The Classics Club monthly meme is another way to bring members of The Classics Club together.
The meme question for this month is:
What is your favorite opening sentence from a classic novel (and why)?
There are so many favorites that are so prominent and well-loved, and already covered by other bloggers in response to this meme question.
One of my favorite opening lines is from A Tale of Two Cities by Charles Dickens that is covered by It’s All About Books. Then there is this infamously famous opening line from Pride and Prejudice by Jane Austen that is I am sure covered by many bloggers…
It is universally acknowledged that a single man in possession of a good fortune must be in want of a wife.

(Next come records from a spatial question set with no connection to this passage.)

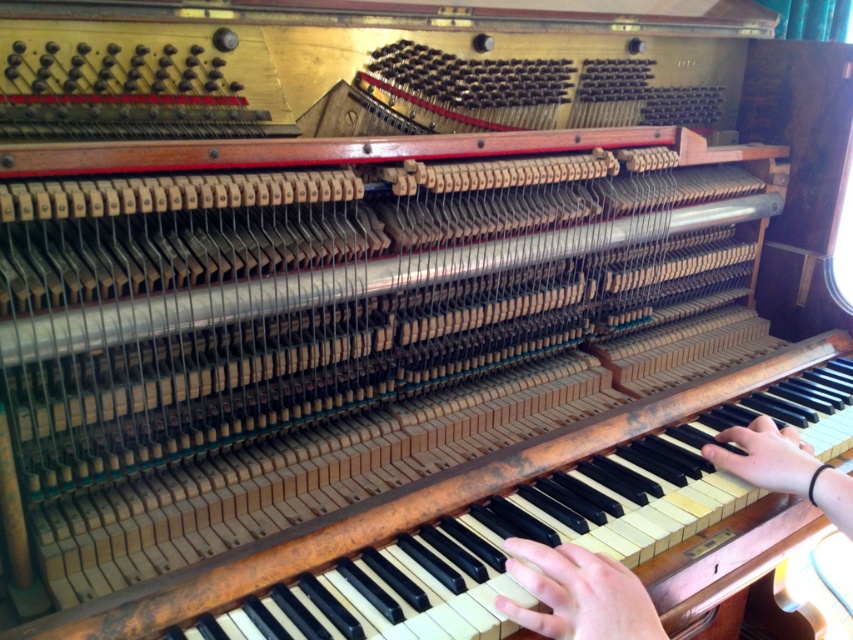
Question: Is light skin tone flesh at lower center further to the viewer compared to light skin tone hand at right?

Choices:
 (A) yes
 (B) no

Answer: (B)

Question: Which point is closer to the camera?

Choices:
 (A) light skin tone hand at right
 (B) light skin tone flesh at lower center

Answer: (B)

Question: Does light skin tone flesh at lower center lie behind light skin tone hand at right?

Choices:
 (A) yes
 (B) no

Answer: (B)

Question: Which of the following is the closest to the observer?

Choices:
 (A) light skin tone flesh at lower center
 (B) smooth skin hand at center
 (C) light skin tone hand at right

Answer: (A)

Question: Considering the real-world distances, which object is farthest from the light skin tone flesh at lower center?

Choices:
 (A) light skin tone hand at right
 (B) smooth skin hand at center

Answer: (A)

Question: Is smooth skin hand at center bigger than light skin tone hand at right?

Choices:
 (A) yes
 (B) no

Answer: (A)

And then of course, Rebecca by Daphne duMaurier…this opening line is so much embedded into my brain that I didn’t have to look it up or anything. I just typed it in straight out :).
Last night I dreamt I went to Manderley again.
Just last month however, I read this classic – One Hundred Years of Solitude by Gabriel Garcia Marquez. This was a book that I was reluctant to read. I picked it up from the shelf only because of a lack of any other reading choice. And then, and then, I read this sentence…
Many years later, as he faced the firing squad Colonel Aureliano was to remember that distant afternoon when his father took him to discover ice.
And I couldn’t stop reading. It was the perfect bait to reel in a reluctant reader like me and I ended up enjoying the book thoroughly. It just goes to show how a perfect opening line can really sell a book.
What do you think? Would you have got sucked in by that opening line from One Hundred Years of Solitude?
What are your favorite opening lines from books? Go ahead and share in the comments. It doesn’t necessarily have to be a classic.
I love that opening line in Rebecca! I love the novel too! 🙂
Colonel Buendia’s discovery of ice caught me with a cranehook ten years ago 🙂 but what do you think of the opening line of Love in the Time of Cholera?
“It was inevitable: the scent of bitter almonds always reminded him of the fate of unrequited love.”
@Amritorupa: That’s a very good line. I don’t know why I didn’t think of it. I guess my overall impression of the book was pretty meh. I found the beginning terribly dull. It’s only once he starts having affairs left, right, and center, that I started enjoying the book 🙂
I gather it’s one of your favorites?
“In a hole in the ground there lived a hobbit.”
@Kshitij: That’s a great one 🙂
There was a hand in the dark…. it held a knife. Neil Gaiman’s Graveyard Book.
Love most of the quotes above. The one you’ve chosen definitely has a hook – you have to know how he ended up in front of a firing squad!
Lynn 😀
@Lynn: The Graveyard Book…that’s a great starting line 🙂
I know…that line hooked me. It wasn’t just the story of how he ended up in front of a firing squad, but also the importance of the ice. Why would you be thinking of ice (of all the things) when you are going to die?